The fruitlessmoon theatreworks production, directed and produced by Aimee Greenberg, hasn’t figured out its tone. It’s not quite funny enough or tragic enough – though, especially in the first act, it’s excessively loud for the small White Box space it’s in.
The subtext and subtle contradictions could be accentuated: Gogo’s aching feet vs. Didi’s leaky bladder; the reversal of dependence between the master and slave, Pozzo and Lucky, from the first act to the second.

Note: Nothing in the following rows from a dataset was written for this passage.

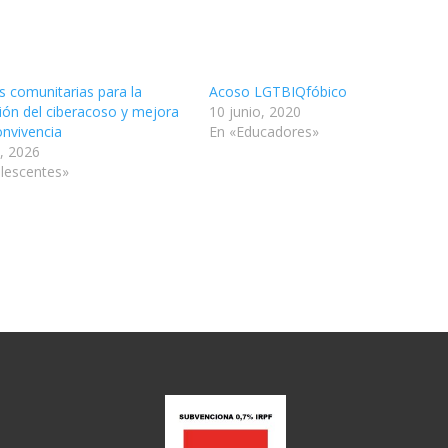
s comunitarias para la
Acoso LGTBIQfóbico
ión del ciberacoso y mejora
10 junio, 2020
onvivencia
En «Educadores»
o, 2026
lescentes»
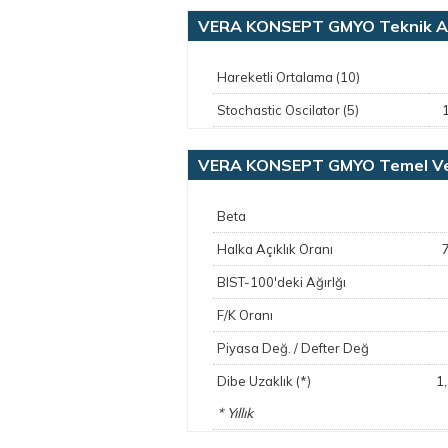
VERA KONSEPT GMYO Teknik An
Hareketli Ortalama (10)
Stochastic Oscilator (5)
VERA KONSEPT GMYO Temel Ver
Beta
Halka Açıklık Oranı
BIST-100'deki Ağırlğı
F/K Oranı
Piyasa Değ. / Defter Değ
1
Dibe Uzaklık (*)
* Yıllık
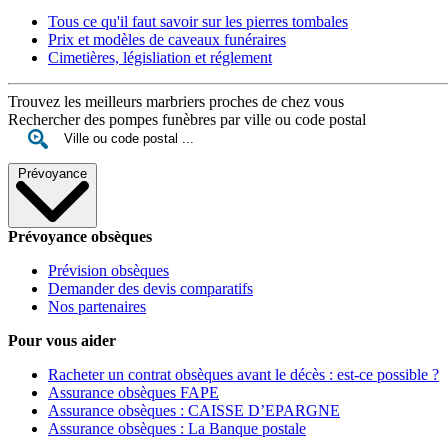
Tous ce qu'il faut savoir sur les pierres tombales
Prix et modèles de caveaux funéraires
Cimetières, législiation et réglement
Trouvez les meilleurs marbriers proches de chez vous
Rechercher des pompes funèbres par ville ou code postal
Prévoyance
Prévoyance obsèques
Prévision obsèques
Demander des devis comparatifs
Nos partenaires
Pour vous aider
Racheter un contrat obsèques avant le décès : est-ce possible ?
Assurance obsèques FAPE
Assurance obsèques : CAISSE D’EPARGNE
Assurance obsèques : La Banque postale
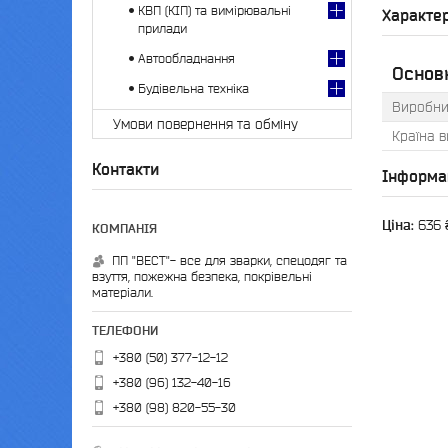
КВП (КІП) та вимірювальні
Характе
прилади
Автообладнання
Основн
Будівельна техніка
Виробни
Умови повернення та обміну
Країна 
Контакти
Інформа
Ціна:
636 
ПП "ВЕСТ"- все для зварки, спецодяг та
взуття, пожежна безпека, покрівельні
матеріали.
+380 (50) 377-12-12
+380 (96) 132-40-16
+380 (98) 820-55-30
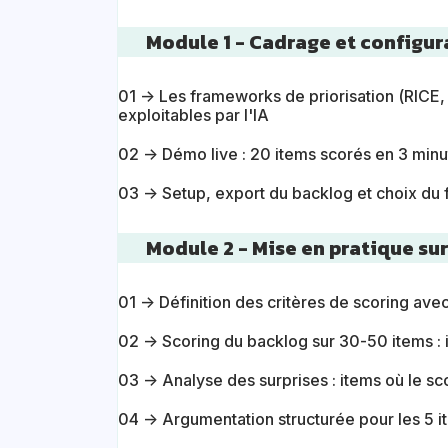
Module 1 - Cadrage et configur
01 → Les frameworks de priorisation (RICE
exploitables par l'IA
02 → Démo live : 20 items scorés en 3 minu
03 → Setup, export du backlog et choix du 
Module 2 - Mise en pratique sur
01 → Définition des critères de scoring a
02 → Scoring du backlog sur 30-50 items : i
03 → Analyse des surprises : items où le scor
04 → Argumentation structurée pour les 5 it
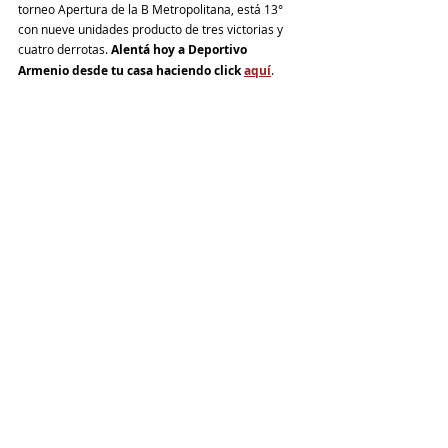
torneo Apertura de la B Metropolitana, está 13° 
con nueve unidades producto de tres victorias y 
cuatro derrotas. 
Alentá hoy a Deportivo 
Armenio desde tu casa haciendo click 
aquí
.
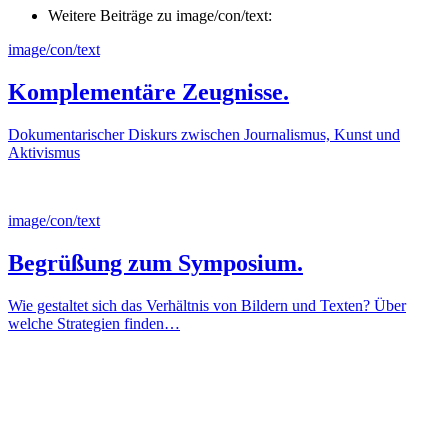
Weitere Beiträge zu image/con/text:
image/con/text
Komplementäre Zeugnisse.
Dokumentarischer Diskurs zwischen Journalismus, Kunst und
Aktivismus
image/con/text
Begrüßung zum Symposium.
Wie gestaltet sich das Verhältnis von Bildern und Texten? Über
welche Strategien finden…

The physical comedy between Tom Steward and Joe Powers, the inseparable duo eternally waiting for the enigmatic Godot, isn’t sufficiently precise. Fred Harlow and Don Loper are more effective as the bombastic, imperious Pozzo and the overburdened, hapless Lucky. Here portrayed as a sad-faced clown, Lucky has one torrent of hyperverbal output, which is presented by Loper with agility to match his rubber-limbed moves. Jordi Bertran is spot-on as the vacant-eyed boy who shows up twice to announce the no-show of Godot and the promise of his appearance tomorrow. There’s always hope within the hopelessness.
This play, with its stark setting removed in space and time, is a haunting contemplation of the condition of Man, the interminable waiting and talking we engage in to fill the inevitable silence. We may spend time with others, but ultimately, we’re each alone.
Beckett’s level of bleak uncertainty and pitch-black comedy perhaps demands too much from some audience members – and some productions.